Problem description — Can you reproduce the data below word for word, starting at the line that contains "26:02:104179:6" and stopping after the line that contains "At which category", with the pictures omitted from your answer?

[Rendered chart images]
- Opening Delimiter -
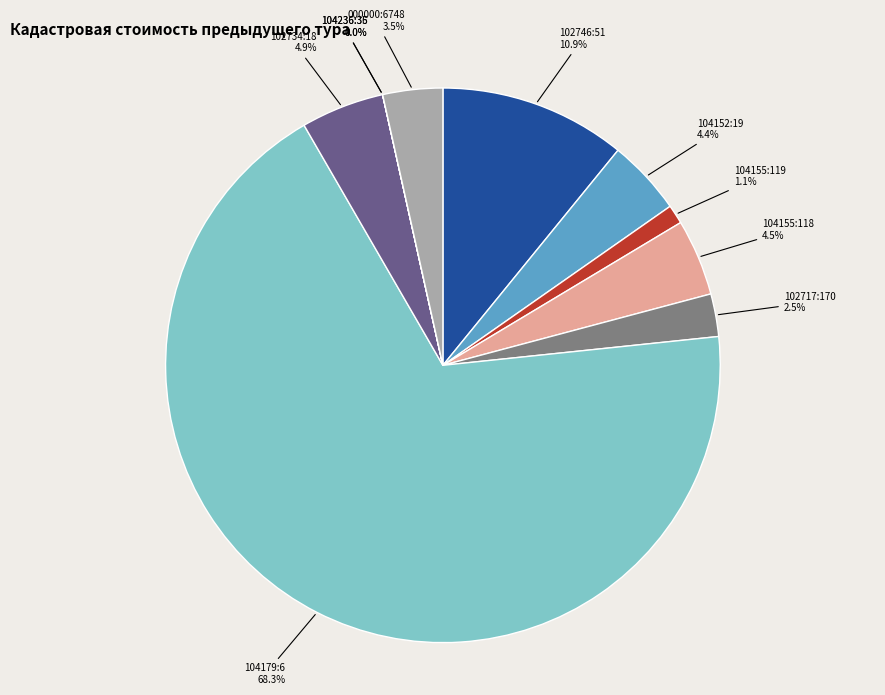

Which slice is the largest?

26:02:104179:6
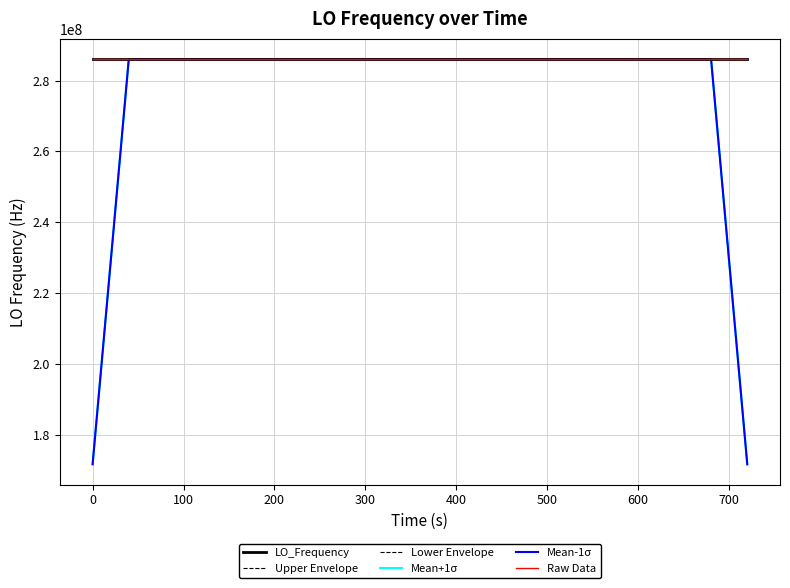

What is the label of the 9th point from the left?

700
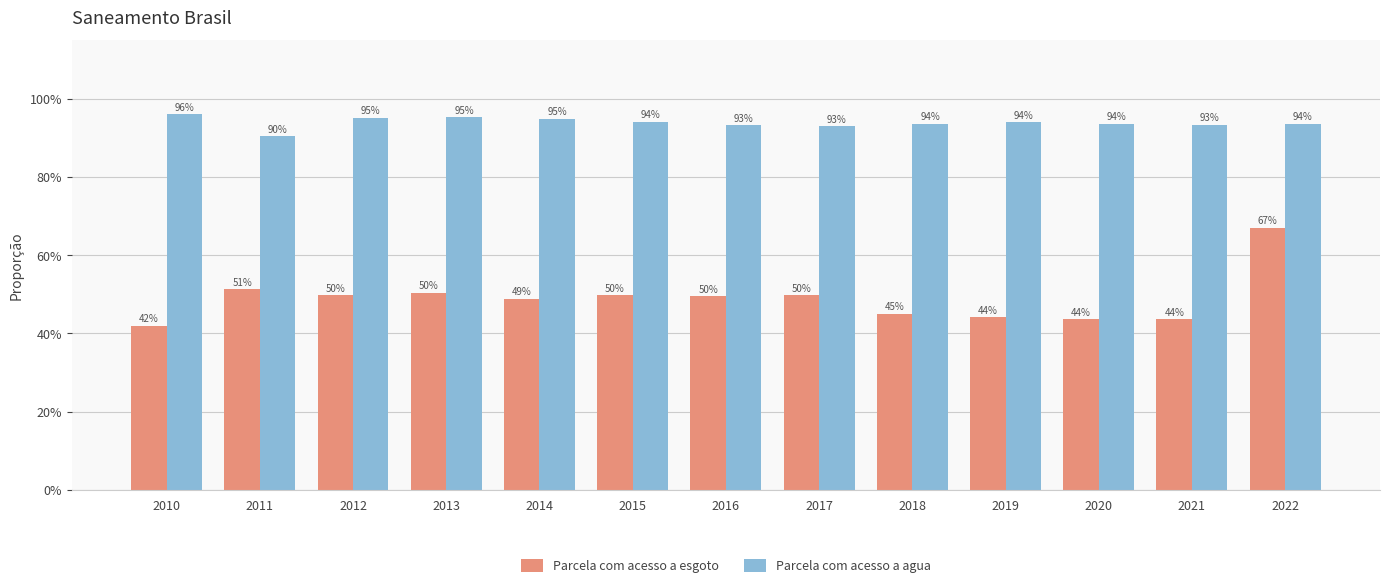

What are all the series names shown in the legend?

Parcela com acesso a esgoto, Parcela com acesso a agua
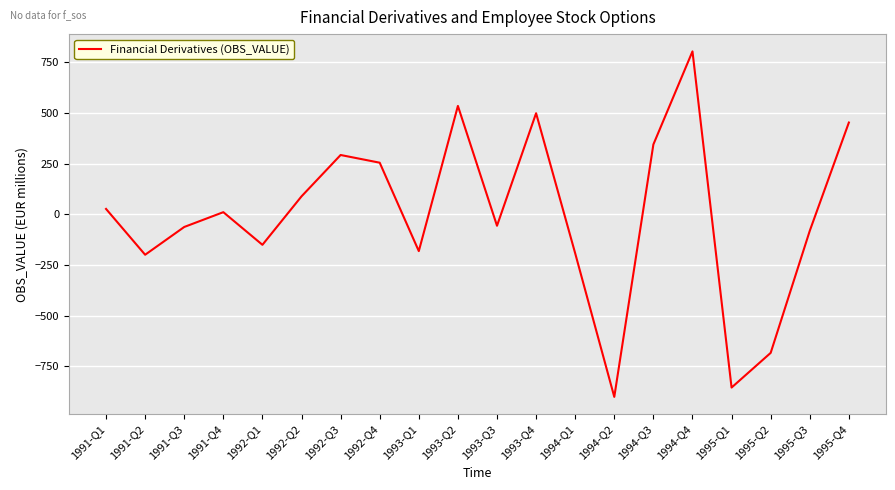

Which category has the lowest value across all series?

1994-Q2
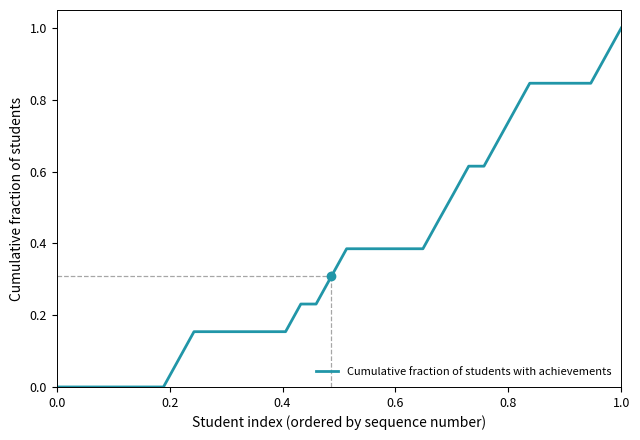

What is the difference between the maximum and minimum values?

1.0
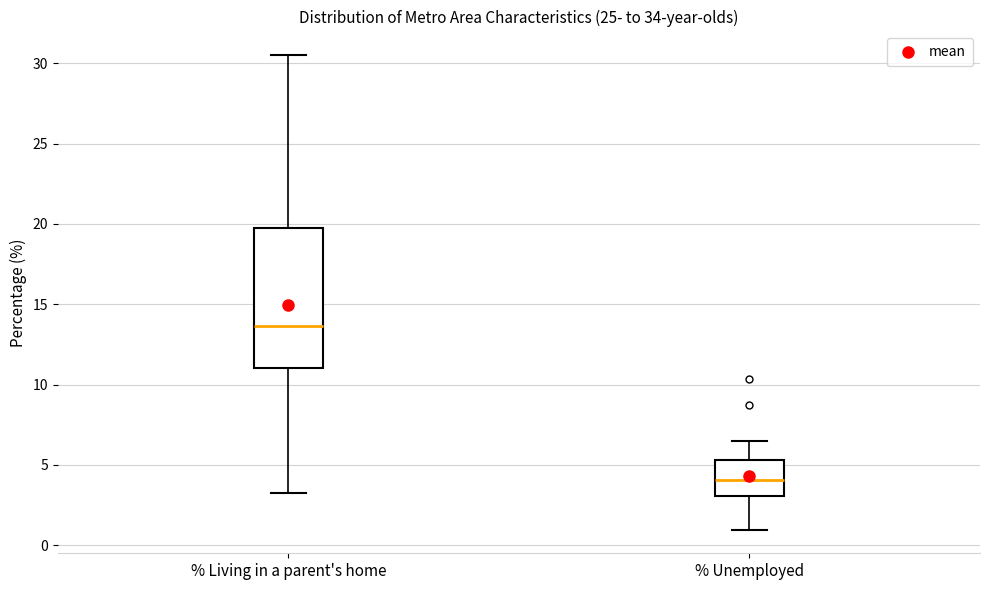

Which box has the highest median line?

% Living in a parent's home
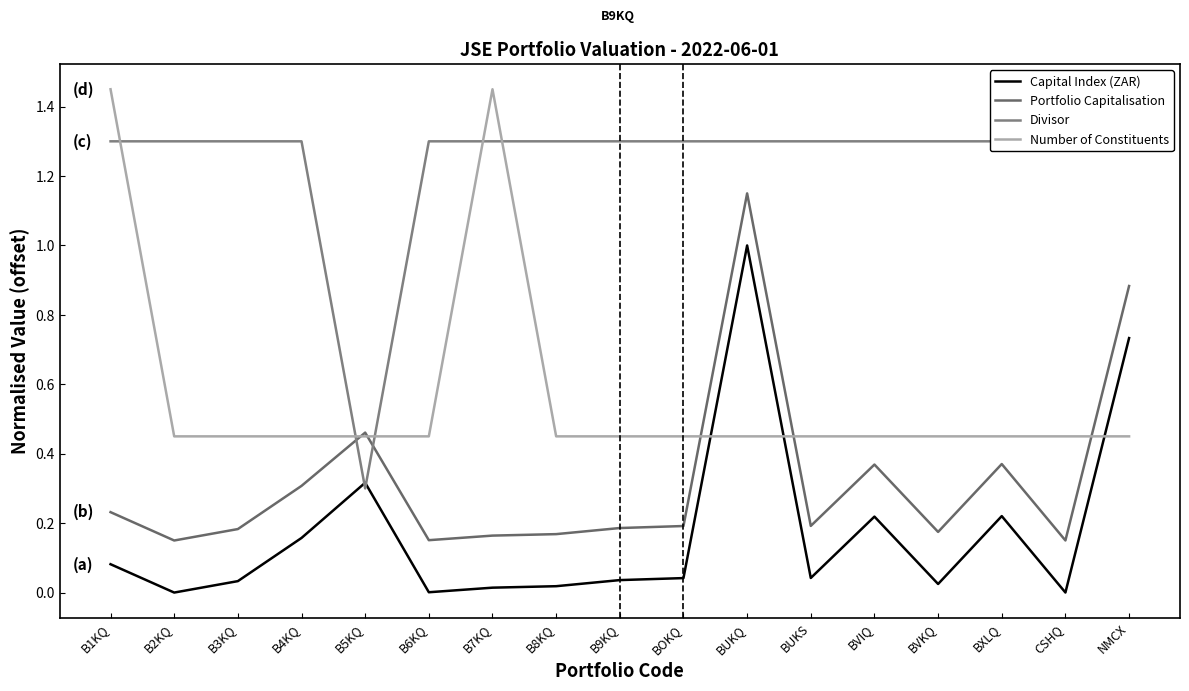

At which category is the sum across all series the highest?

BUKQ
- Closing Delimiter -
- Opening Delimiter -
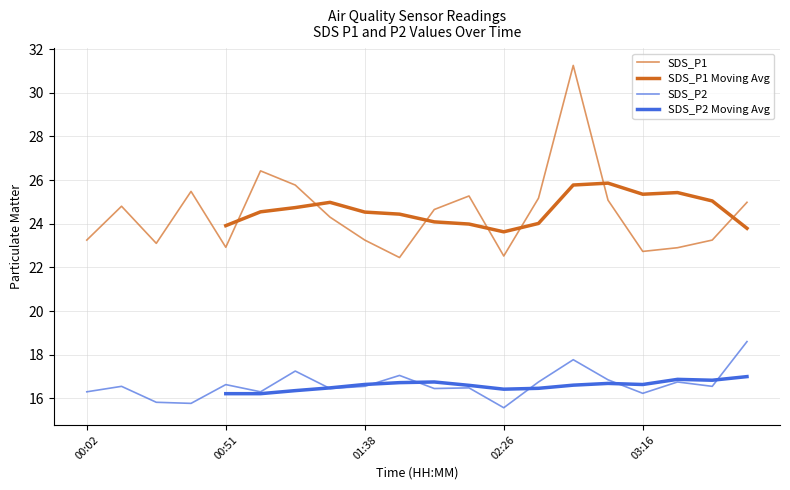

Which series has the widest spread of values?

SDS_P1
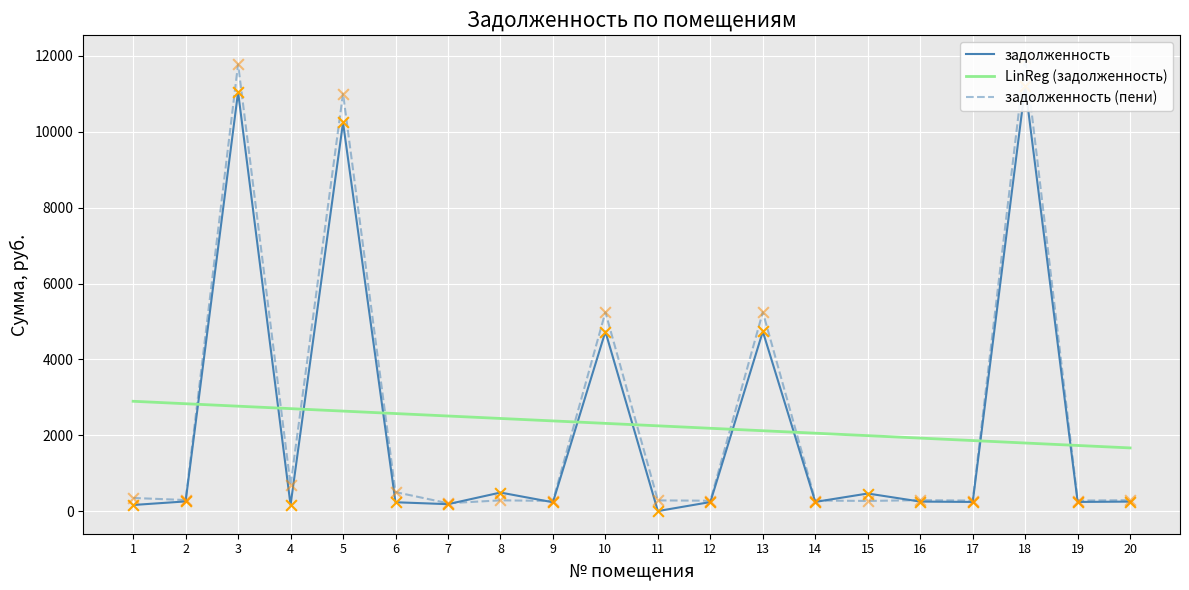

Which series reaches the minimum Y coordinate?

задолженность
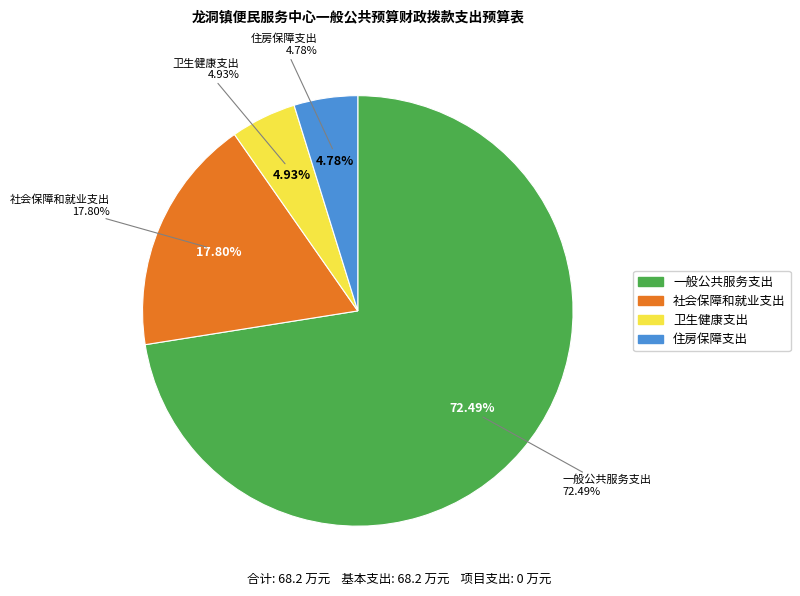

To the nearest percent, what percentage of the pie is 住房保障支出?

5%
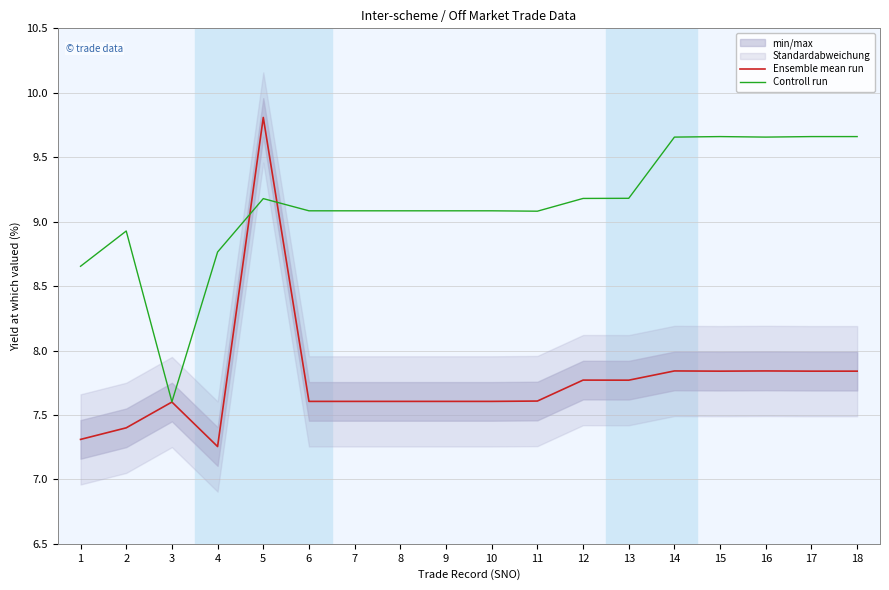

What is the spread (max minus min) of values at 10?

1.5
- Closing Delimiter -
Worked solution —
26:02:104179:6

What is the label of the 9th point from the left?

700

What are all the series names shown in the legend?

Parcela com acesso a esgoto, Parcela com acesso a agua

Which category has the lowest value across all series?

1994-Q2

What is the difference between the maximum and minimum values?

1.0

Which box has the highest median line?

% Living in a parent's home

At which category is the sum across all series the highest?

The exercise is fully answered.